Date of Award

Summer 6-28-2014

Document Type

Thesis

Degree Name

Doctor of Philosophy (PhD)

Department

Economics

First Advisor

Francisca Antman

Second Advisor

Terra McKinnish

Third Advisor

Tania Barham

Abstract

This dissertation studies the impact of policy changes on health and education of children in the developing world. In the first two chapters, I focus on the issue of sex selection. The final chapter studies the impact of a sanitation program on the health of children in India. Altogether, the dissertation highlights the role of good policy in targeting various health and education issues for children.

The first chapter studies whether increasing political representation of women in India challenges gender discrimination and thus reduces sex selection. Exploiting the implementation of an Indian law that required one-third of local political seats to be reserved for women, I investigate the impact of female leadership on sex selection in rural India. I find that higher birth order children are less likely to be male if political seats at the local level have been reserved for women. Additionally, I find that higher birth order female child mortality rates decline once states implement female reservations. After ruling out alternative hypotheses, I argue the underlying mechanism is a change in attitudes due to exposure to female leaders.

The second chapter studies whether abortion legalization, or reduced costs to sex select, improves education outcomes for girls that are not initially aborted in Taiwan. I find that girls born at higher birth orders after the legalization of abortion experience an improvement in their university attendance rates by approximately 4.5 percentage points. Moreover, a similar improvement in university attendance rates for higher birth order boys is not found. These findings extend existing literature by providing evidence of the substitution hypothesis, the idea that prenatal and postnatal discrimination are substitutes, for a later life economic outcome.

The final chapter presents evidence that increased sanitation improved the health of children in India. The results highlight the state of Maharashtra's early success in adopting sanitation- related policy, and I find that improved sanitation decreased diarrheal prevalence for children of Maharashtra. My findings also suggest that sanitation improvement decreased the prevalence of cough and fever for young children. Additionally, I find that the results are not unique to the Indian state of Maharashtra, and I show successful implementation of sanitation policy also led to an improvement in childhood health nationwide in India.
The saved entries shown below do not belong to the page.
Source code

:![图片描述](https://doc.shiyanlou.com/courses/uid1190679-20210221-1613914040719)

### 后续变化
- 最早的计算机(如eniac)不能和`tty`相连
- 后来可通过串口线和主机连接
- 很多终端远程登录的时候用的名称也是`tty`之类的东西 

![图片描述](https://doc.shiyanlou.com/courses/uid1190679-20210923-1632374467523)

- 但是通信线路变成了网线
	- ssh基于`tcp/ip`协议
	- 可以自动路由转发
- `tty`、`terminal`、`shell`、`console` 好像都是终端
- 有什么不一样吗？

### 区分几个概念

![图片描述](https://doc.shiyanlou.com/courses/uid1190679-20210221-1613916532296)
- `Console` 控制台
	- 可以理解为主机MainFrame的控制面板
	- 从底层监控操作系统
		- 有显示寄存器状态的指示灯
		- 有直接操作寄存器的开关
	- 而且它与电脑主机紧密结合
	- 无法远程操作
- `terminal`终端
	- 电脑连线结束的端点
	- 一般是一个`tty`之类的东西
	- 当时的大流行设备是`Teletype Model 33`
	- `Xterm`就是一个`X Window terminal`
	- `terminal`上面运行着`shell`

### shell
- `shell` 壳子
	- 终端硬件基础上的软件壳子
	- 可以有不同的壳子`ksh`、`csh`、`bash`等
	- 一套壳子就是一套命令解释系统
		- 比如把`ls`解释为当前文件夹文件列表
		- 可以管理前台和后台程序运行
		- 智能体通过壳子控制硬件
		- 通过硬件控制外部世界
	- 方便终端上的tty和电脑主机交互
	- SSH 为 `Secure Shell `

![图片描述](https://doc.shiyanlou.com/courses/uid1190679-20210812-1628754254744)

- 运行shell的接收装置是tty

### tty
Overall, these findings suggest that banning sex selection at birth would lead to discrimination against female children later in life. Based on the results from my first two chapters, I argue that policies that help reduce underlying male preference by improving views towards women should be implemented instead of policies that prohibit sex selection at birth. Results from this dissertation also emphasize the need for good sanitation programs in the developing world to improve the health of children.